Posted by TestOut Staff on

There's a new movie directed by and starring Clint Eastwood that will arrive in theaters just two weeks before Christmas. Most people have certain expectations of Eastwood, who was an established movie action hero when the empty chair he scolded at the 2012 Republican National Convention was barely a footstool. Eastwood has gotten a little long in the tooth since the good old days, of course, and doesn't beat up quite as many bad guys as he used to.
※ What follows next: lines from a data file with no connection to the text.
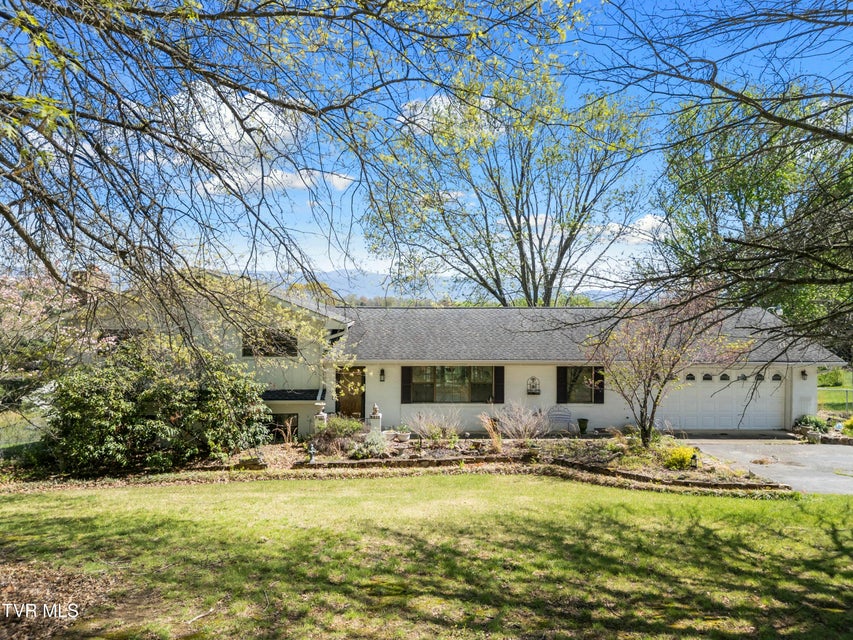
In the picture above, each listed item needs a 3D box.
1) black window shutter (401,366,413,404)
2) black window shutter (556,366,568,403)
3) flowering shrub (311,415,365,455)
[{"bbox_3d":[-0.683,2.256,20.400,0.360,1.290,0.045,0,0,0],"label":"black window shutter"},{"bbox_3d":[4.690,2.256,20.400,0.360,1.290,0.045,0,0,0],"label":"black window shutter"},{"bbox_3d":[-2.600,3.280,17.200,1.550,1.080,1.350,0,0,0],"label":"flowering shrub"}]

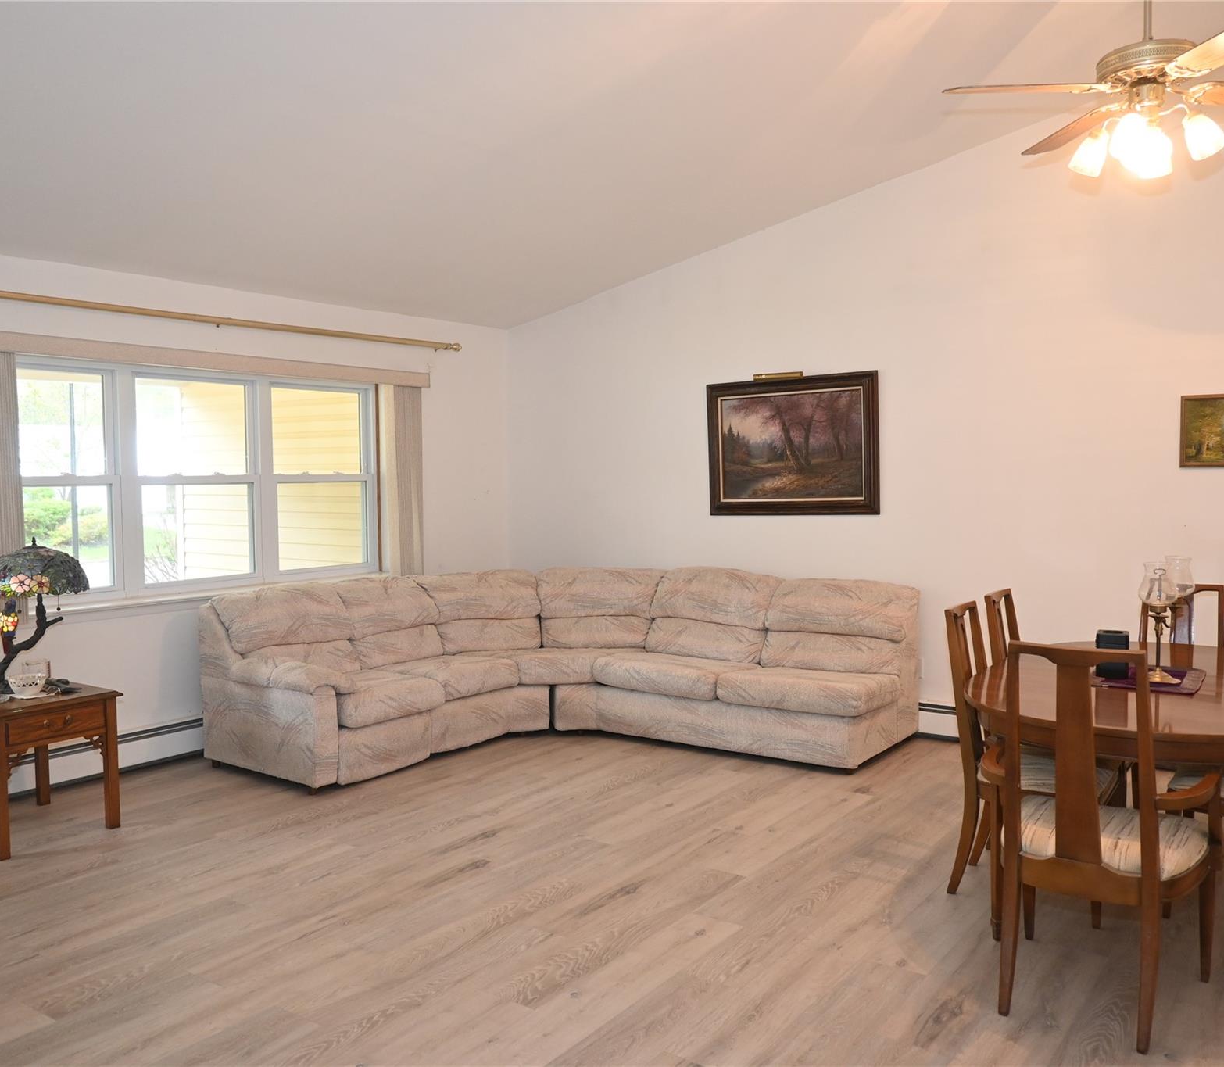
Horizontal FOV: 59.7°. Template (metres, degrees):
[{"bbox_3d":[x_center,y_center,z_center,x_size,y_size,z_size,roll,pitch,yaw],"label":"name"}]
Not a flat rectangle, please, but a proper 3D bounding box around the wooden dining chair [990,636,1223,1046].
[{"bbox_3d":[1.316,0.764,2.894,0.563,0.990,0.573,1,4,37],"label":"wooden dining chair"}]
His new film, The Mule, in fact, features the formerly jut-jawed cowboy and star of the "Dirty Harry" Callahan film franchise as a bad guy of the sort that his younger self would have shot in the face after delivering a steely one-liner. Well, maybe not shot in the face. Eastwood's character in The Mule is a bony old bag of wrinkles who looks like he'd probably blow over in a stiff breeze. Not exactly the kind of fellow who whips movie audiences into a tizzy of righteous wrath.

Moderately feisty octogenarian Earl Stone, you see, is a transport driver for a Mexican cartel, hauling drugs around the heartland in exchange for fistfuls of dollars and sadly reflecting on the better man he should have been in his younger years. The brand new trailer for The Mule doesn't do much more than hint at what fate may have in store for Stone, who is loosely based on a real-life drug runner who was 87 at the time of his arrest by a DEA special agent.

No doubt there are a number of different reasons why somebody gets into drug smuggling at an age when many people are getting into coffins. Like a lot of things in life, it probably has at least something to do with dollar signs. Admittedly, it can be hard to earn a living at an age when one might be considered too frail to hire on as a greeter at Walmart. Maybe your retirement planning didn't pan out, and those Social Security checks just aren't cutting it.

There are better ways to plan for your sunset years. For one thing, you could get into IT right now, while your mind is still sharp and the cost of training is still relatively affordable. Information technology, perhaps more than any other industry, offers as much room to grow and develop as you can handle. You'll never run out of new things to learn, and that's probably at least as exciting as rattling down the Interstate in an old pickup, hoping the cops don't pull you over.